● EXERCISE INSTRUCTIONS: The lines to transcribe run from the top of the material below to the line with "Page size: 1500x1125.", inclusive. Leave the pictures behind.

● WORKING DATA:

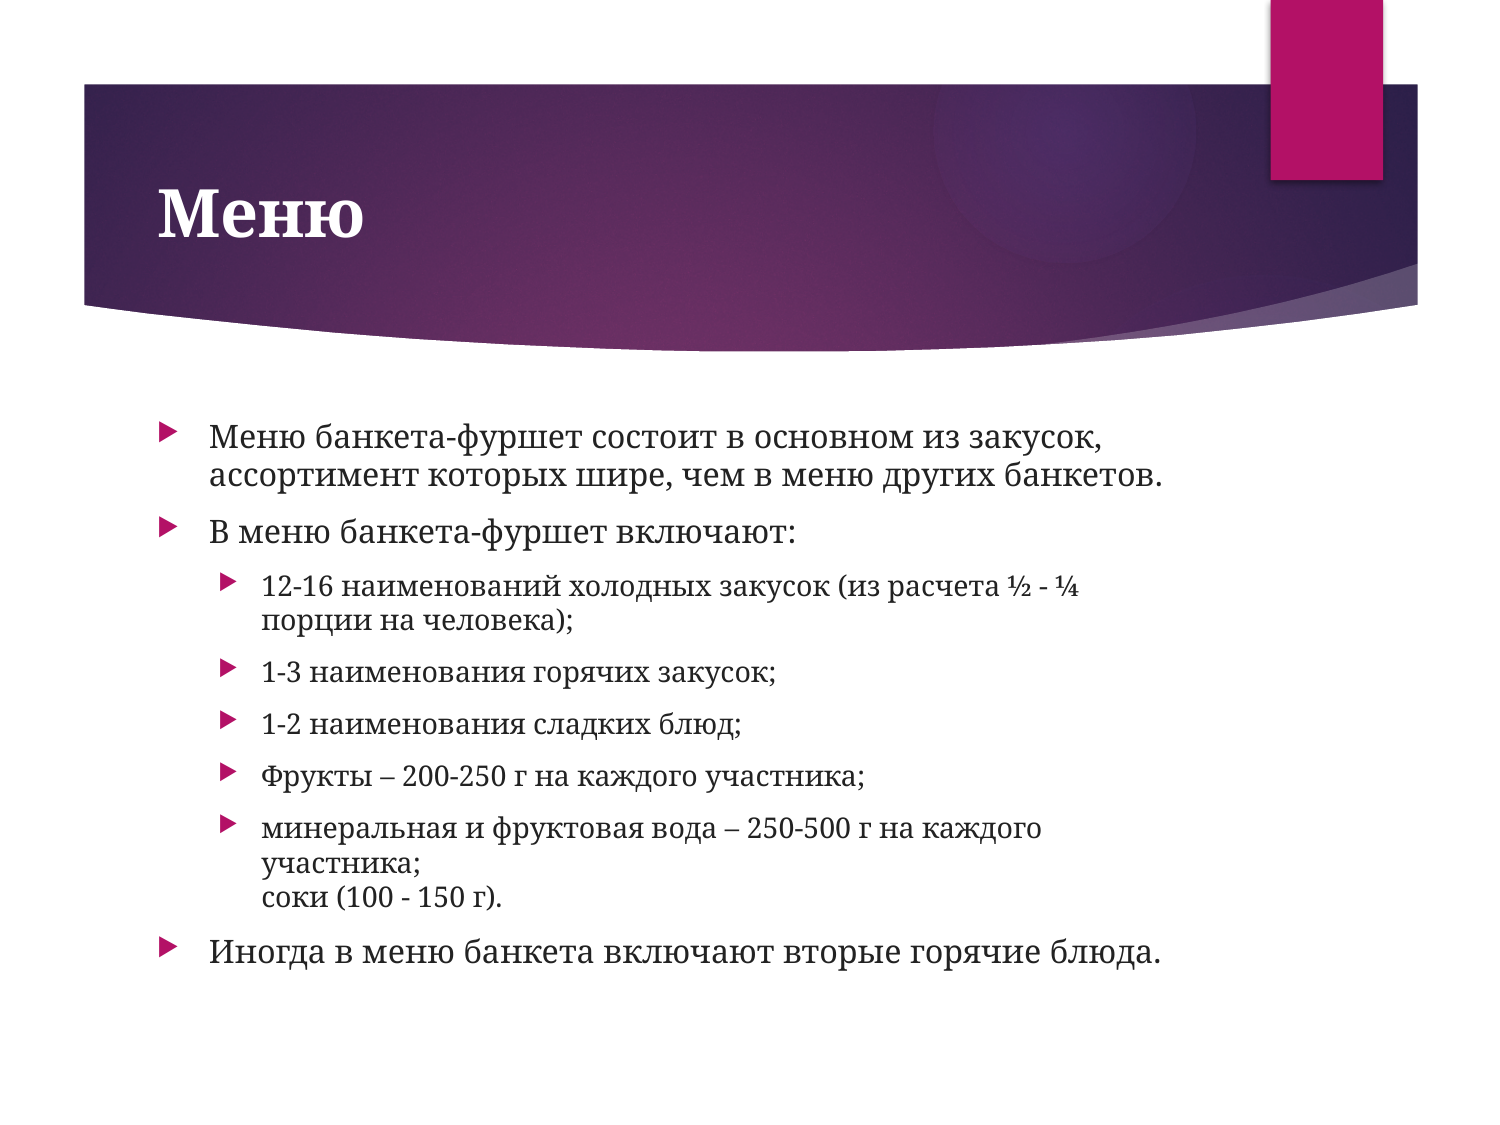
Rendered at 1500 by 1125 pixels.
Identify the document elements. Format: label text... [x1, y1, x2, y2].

title Меню [142, 152, 1183, 269]
list Меню банкета-фуршет состоит в основном из закусок, ассортимент которых шире, чем в меню других банкетов. В меню банкета-фуршет включают: 12-16 наименований холодных закусок (из расчета ½ - ¼ порции на человека); 1-3 наименования горячих закусок; 1-2 наименования сладких блюд; Фрукты – 200-250 г на каждого участника; минеральная и фруктовая вода – 250-500 г на каждого участника; соки (100 - 150 г). Иногда в меню банкета включают вторые горячие блюда. [141, 408, 1183, 988]
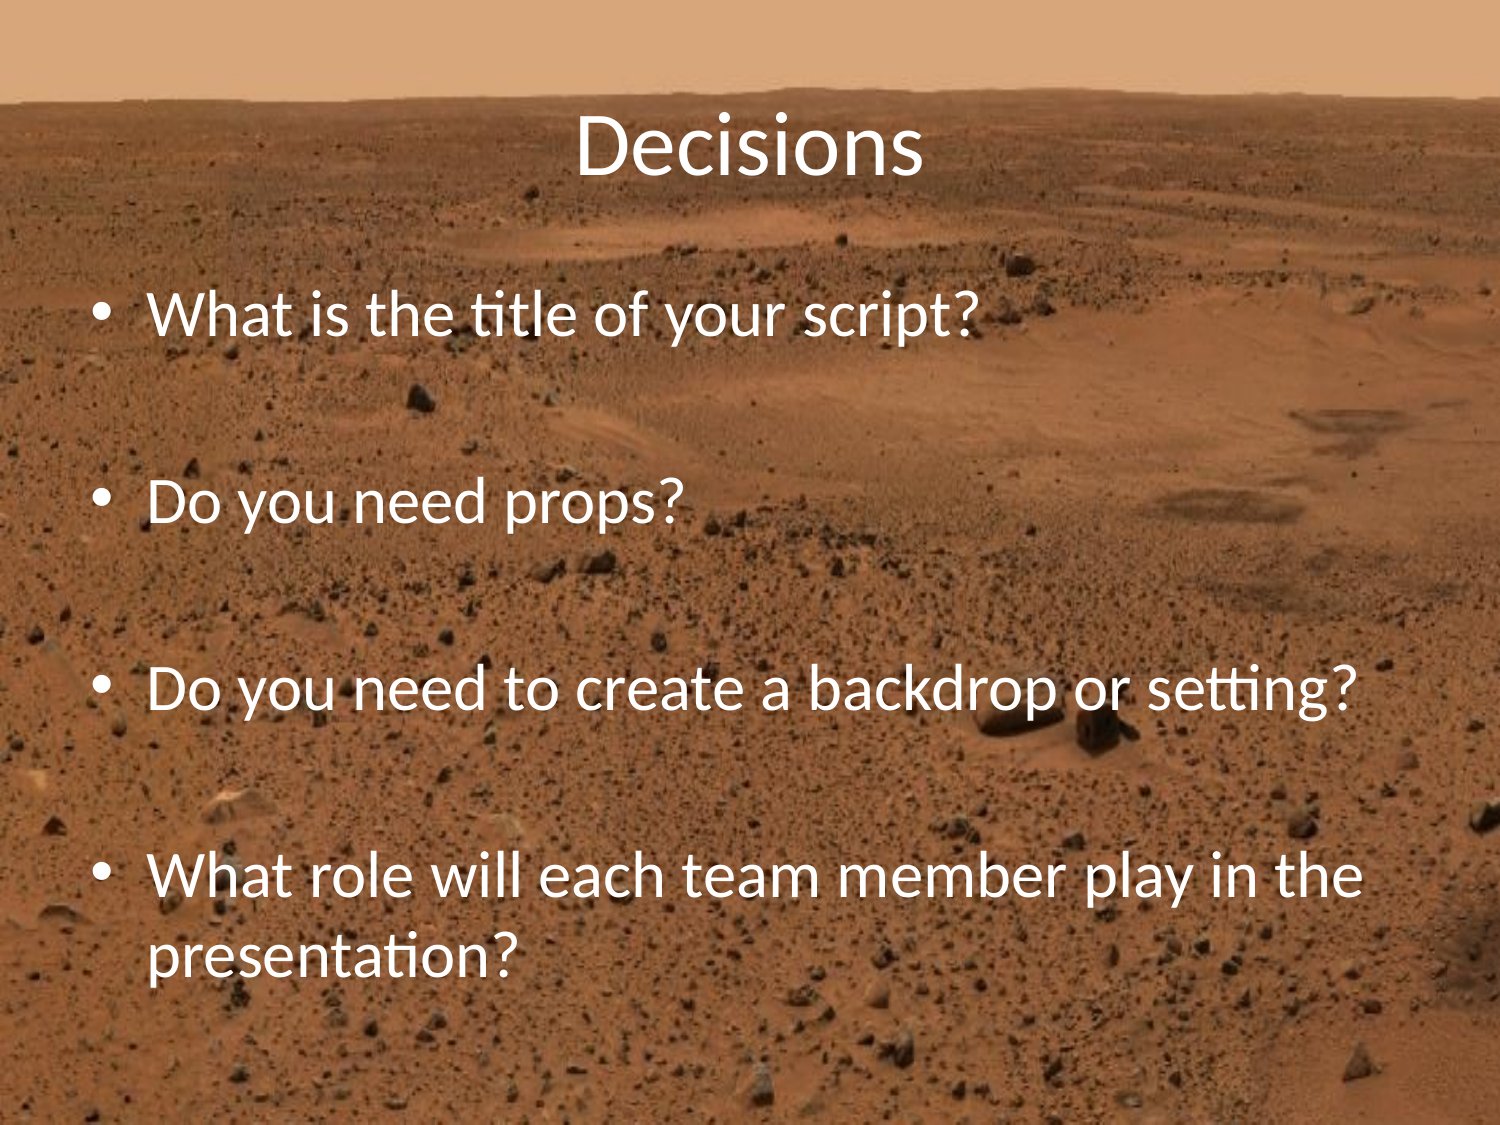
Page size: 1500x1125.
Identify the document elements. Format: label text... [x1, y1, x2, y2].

● TASK RESPONSE:
Rendered at 1500 by 1125 pixels.
Identify the document elements. Format: label text... [x1, y1, x2, y2].

title Меню [142, 152, 1183, 269]
list Меню банкета-фуршет состоит в основном из закусок, ассортимент которых шире, чем в меню других банкетов. В меню банкета-фуршет включают: 12-16 наименований холодных закусок (из расчета ½ - ¼ порции на человека); 1-3 наименования горячих закусок; 1-2 наименования сладких блюд; Фрукты – 200-250 г на каждого участника; минеральная и фруктовая вода – 250-500 г на каждого участника; соки (100 - 150 г). Иногда в меню банкета включают вторые горячие блюда. [141, 408, 1183, 988]
Page size: 1500x1125.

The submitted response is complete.